I’m writing to you as I fly home fresh from Schwab’s annual conference held in our nation’s capital, Washington D.C.  There couldn’t have been a better place for this year’s conference as we anticipate next week’s mid-term elections and recent market volatility.  To summarize my experience at the conference it is this: my humbling respect for the offices held in our administration far outweighs the current noise.

I will explain this in greater detail through the following sessions and speakers that I was privileged to hear:


    • Janet Yellen, Chair, Board of Governors, Federal Reserve System (2014-2018)
    • Andrew Card, Chairman, National Endowment for Democracy; Former White House Chief of Staff under President George H.W. Bush
    • Denis McDonough, Senior Principal, Markel Foundation; FOrmer White House Chief of Staff under President Barack Obama from 2013-2017
    • Greg Valliere Chief Political Strategist, Horizon Investments
    • Niall Ferguson, Author of Founder of Greenmantle, LLC


  • Jeffrey Kleintop Chief Global Investment Strategist and Senior Vice President, Charles Schwab & Co., Inc.
  • Liz Ann Sonders Senior Vice President and Chief Investment Strategist, Charles Schwab & Co., Inc.

Trends and Innovation

  • Rohit Bhargava, Founder and Chief Trend Curator, The Non-Obvious Company

After the last few days, I have a renewed sense of hope and optimism that I admit can fade easily in the constant noise.  What I look forward to most with this conference each year are the keynote speakers that come to share their perspective. Being in Washington D.C. provided access to hear from those who speak because of their seat at the table.
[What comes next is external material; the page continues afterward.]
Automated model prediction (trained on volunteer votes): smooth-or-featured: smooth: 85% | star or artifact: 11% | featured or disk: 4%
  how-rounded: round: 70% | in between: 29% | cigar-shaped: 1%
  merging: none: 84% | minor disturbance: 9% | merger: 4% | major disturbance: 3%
Let’s start with a reminder of humbling respect for the offices held by our administration.  Recent noise like market volatility, bombs being mailed and twitter ramblings leave us hopeless for progress ahead.  White House Chiefs of Staff nicknamed “gatekeepers” hold tremendous power to decide what and when the President needs to know and who gains access to the leader of the free world.  These men were tasked with running the White House Staff to foster teamwork when needed most.
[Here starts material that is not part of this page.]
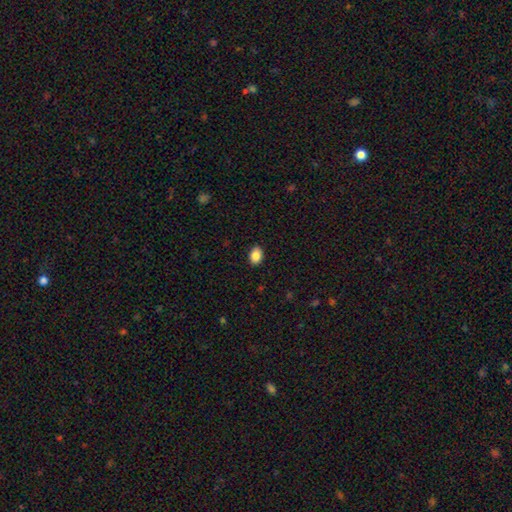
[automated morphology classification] smooth-or-featured: smooth: 87% | star or artifact: 8% | featured or disk: 4%
  how-rounded: in between: 78% | round: 21% | cigar-shaped: 1%
  merging: none: 89% | minor disturbance: 8% | major disturbance: 2% | merger: 1%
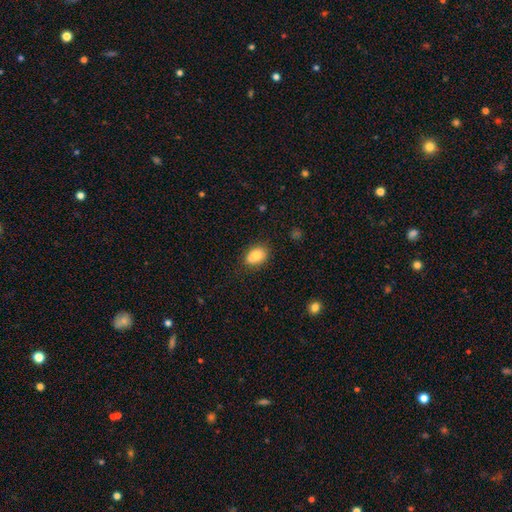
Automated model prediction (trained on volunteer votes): This is clearly a smooth galaxy (82%). How rounded: clearly in between (82%). Merging: clearly none (83%).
Financial Design Studio Charles Schwab 2

You will undoubtedly remember Andrew Card for his responsibility to whisper in President George W. Bush’s ear that the twin towers had been struck twice on September 11, 2001.  Hearing his description of the moments leading up to and following that attack left me with goose bumps. Being reminded of this moment in history leaves me overwhelmingly struck with an immense and humbling respect for the administration’s responsibility to respond in that and any crisis.

Denis McDonough spoke of the commitment and promise from the previous administration to  find whoever was responsible for that 9/11 attack. As the book-end to the previous administration, you’ll no doubt remember the moments when we were told of the Navy SEAL strike against Osama bin Laden.  Hearing about the critical, life changing decisions that were made on our behalf, as Americans, I find it impossible to disrespect the Offices held by those in the White House.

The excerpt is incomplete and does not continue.